I have already countered any suggestions that the bonnet “was not closed properly” with clarity on my actions undertaken FOUR weeks prior to the incident. In Renault's view, I would have had to be driving the vehicle without any of the bonnet catches engaged - this is utter nonsense and technically not feasible for this period of time. 
Your VSB department has already shown its lack of commitment. Following my reported case in April 2006, the VSB has informed third parties that the case is closed an no further cases would be looked into; this explains why you are documented to have stated that only two cases have ever been reported to you. Official statements contradict this point. 

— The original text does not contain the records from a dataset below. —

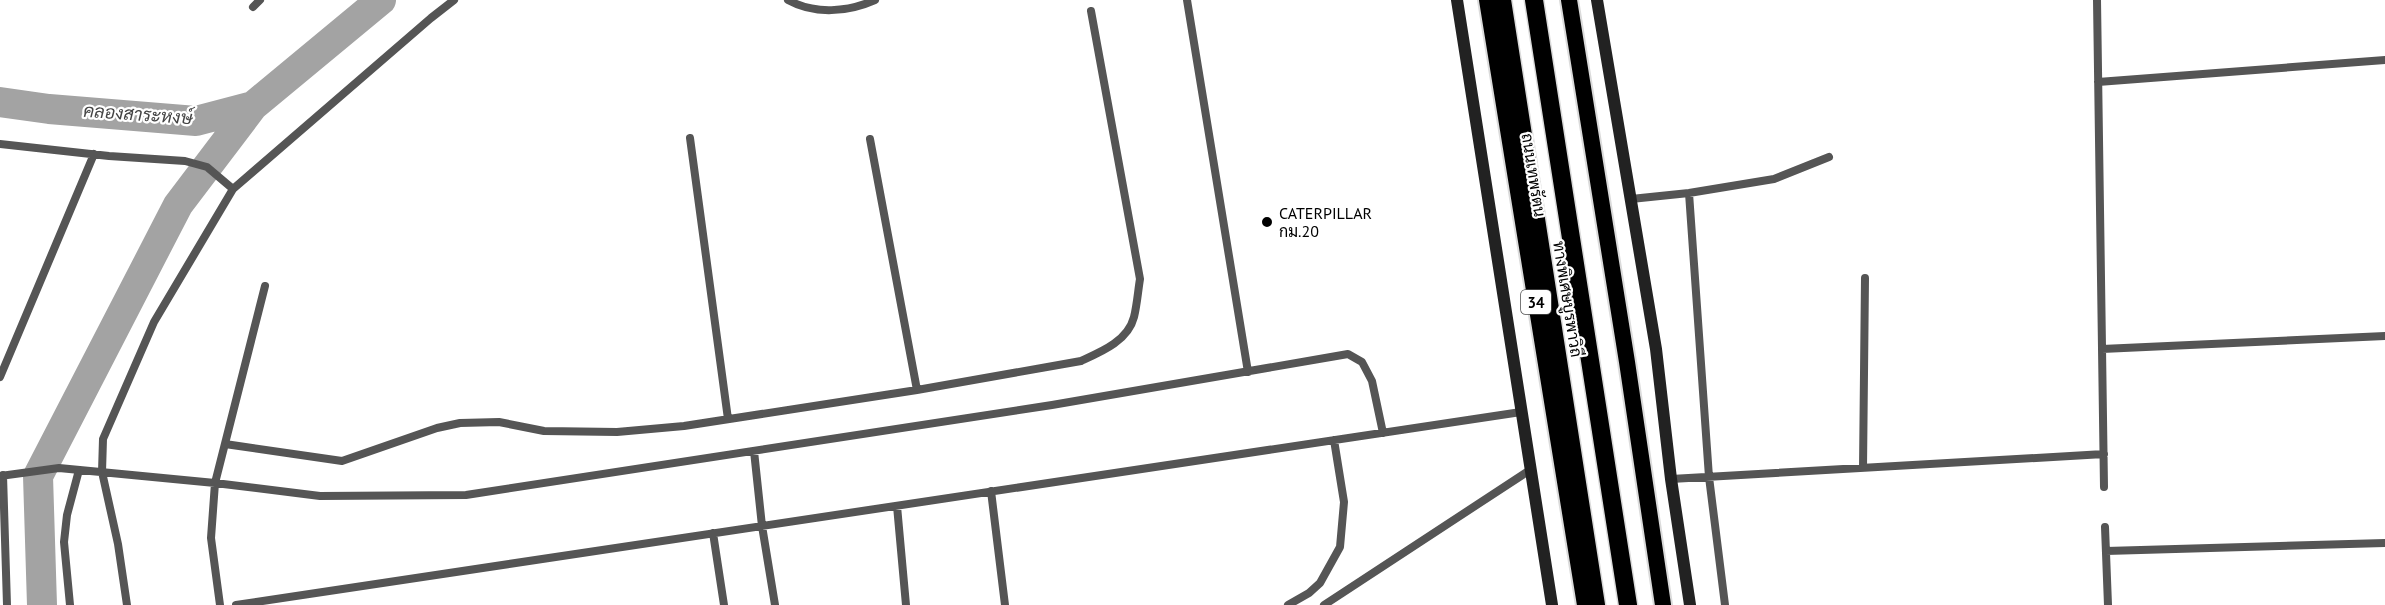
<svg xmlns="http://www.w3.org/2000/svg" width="2385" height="605" font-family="'PT Sans',Sarabun,sans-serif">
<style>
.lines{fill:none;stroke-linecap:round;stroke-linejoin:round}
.river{stroke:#a3a3a3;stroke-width:30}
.trunk-casing{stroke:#dbdbdb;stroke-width:20}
.motorway-casing{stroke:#dbdbdb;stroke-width:21}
.service{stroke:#555;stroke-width:8}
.secondary{stroke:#222;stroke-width:12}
.trunk{stroke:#000;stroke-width:16}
.motorway{stroke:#000;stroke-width:18}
.poi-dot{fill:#000;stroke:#fff;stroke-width:2}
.labels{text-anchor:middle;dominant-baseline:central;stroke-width:4.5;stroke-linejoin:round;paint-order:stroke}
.shield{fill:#fff;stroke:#4c4c4c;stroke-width:1.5}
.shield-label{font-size:15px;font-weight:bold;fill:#000}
.street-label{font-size:16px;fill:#000;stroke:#fff}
.poi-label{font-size:16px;fill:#000;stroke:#fff;text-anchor:start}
.water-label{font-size:18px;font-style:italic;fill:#444;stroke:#fff}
</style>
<rect width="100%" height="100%" fill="#fff"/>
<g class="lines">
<!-- river -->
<path class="river" d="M0 102 49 109 196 121 253 106 381 0
M42 605 38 476 178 205 253 106"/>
<defs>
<path id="trunk" d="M1487 0 1585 605
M1569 0 1627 362 1663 605"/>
<path id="motorway" d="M1502 0 1596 605
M1534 0 1628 605"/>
</defs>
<!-- trunk casing -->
<use href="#trunk" class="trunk-casing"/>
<!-- motorway casing -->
<use href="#motorway" class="motorway-casing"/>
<!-- service -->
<path class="service" d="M788 0C815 15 848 12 875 0
M1187 0 1248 372
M2097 0 2104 487
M253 7 260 0
M2098 82 2385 60
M690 138 728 419
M870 139 917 390
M0 144 109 156 185 161 207 167 233 189
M1689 193 1709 477 1725 605
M1631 199 1689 193 1774 179 1829 157
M2102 349 2385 336
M0 377 94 154
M225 444 342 461 437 428 460 423 499 422 544 431 617 432 684 426 917 390 1081 361C1101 352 1128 341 1134 317 1137 305 1138 291 1140 279L1091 11
M754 451 762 526 775 605
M1863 468 1865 278
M3 475 7 605
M0 476 59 468 215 483 320 496 466 495 1052 405 1348 354 1362 362 1372 381 1383 433
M1671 479 2104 454
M991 491 1005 605
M897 506 906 605
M2105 527 2108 605
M713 533 724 605
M2106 551 2385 543
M70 605 64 542 67 515 79 470
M127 605 118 544 102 472 103 439 154 322 233 189 431 18 454 0
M220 605 211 538 215 483 265 286
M236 605 1521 412
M1288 605 1309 593 1320 583 1340 547 1344 502 1334 440
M1324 605 1530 470"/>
<!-- secondary -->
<path class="secondary" d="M1457 0 1552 605
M1597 0 1656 349 1671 479 1690 605"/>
<!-- trunk -->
<use href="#trunk" class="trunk"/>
<!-- motorway -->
<use href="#motorway" class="motorway"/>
</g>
<!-- markers -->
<circle class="poi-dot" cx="1267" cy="222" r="6"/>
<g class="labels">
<!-- shield labels -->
<rect class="shield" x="1521" y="290" width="30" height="24" rx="4.5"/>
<g class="shield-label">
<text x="1536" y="302">34</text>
</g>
<!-- street labels -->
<g class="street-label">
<text transform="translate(1534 175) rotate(81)">ถนนเทพรัตน</text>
<text transform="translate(1568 299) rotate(81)">ทางพิเศษบูรพาวิถี</text>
</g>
<!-- poi labels -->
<g class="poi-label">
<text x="1279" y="213">CATERPILLAR<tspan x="1279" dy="18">กม.20</tspan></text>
</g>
<!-- water labels -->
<g class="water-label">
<text transform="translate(138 114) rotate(4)">คลองสาระหงษ์</text>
</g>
</g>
</svg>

The force of 'two people' tugging, after it [the bonnet] has been reshaped into a functional state, doesn't disprobe that a bonnet could still release itself whilst in motion. This is hardly a scientific test and only goes to prove that the owner's check when closing the bonnet are likely to reveal nothing adverse, like in my case. 
My Edward's view that this is the responsibility of Renault to resolve is not acceptable. The MOT statistics quoted by VOSA is unrepresentative because MOT tests would have been undertaken at one given point in time, before any occurrence; in additional, they are cursory, at best, and only undertaken for vehicles over the 3 year threshold, not applicable in my case. 
VOSA should not accept any evidence of reports from Renault as accurate; their engineers' mission is to prove that no fault exists. If VOSA accepts what Renault would have us all ot believe, VOSA's independence of thought comes into question. 
In short, your organisation's verdibility as come into question, you have quoted contradictory information throughout your investigations, and have replyed, and are still replying, on what Renault dictates. 
Issues do exist and it is your responsibility to identify them to enable Renault to act responsibly and address them."
Well not sure what response I will get with this, as totally slated VOSA as a Safety organisation, as well as their inability to complete a thorought and impartial investigation. We will see.  
Maybe I won't get a response? Who knows? 
10 Downing Street - Petition
Written by Guest on 2007-03-26 10:03:25
You might be interested to hear that a Petition has started on the PMs website: 
Ensure you are able to get as many people to sign-up the petition as you can! 
Well no reply from VOSA
Written by abrigatti on 2007-04-09 18:09:57
A null reply from VOSA - just shows how much they care about safety hey? 
Grrrr....right off to write another letter to Mr VOSA-CEO!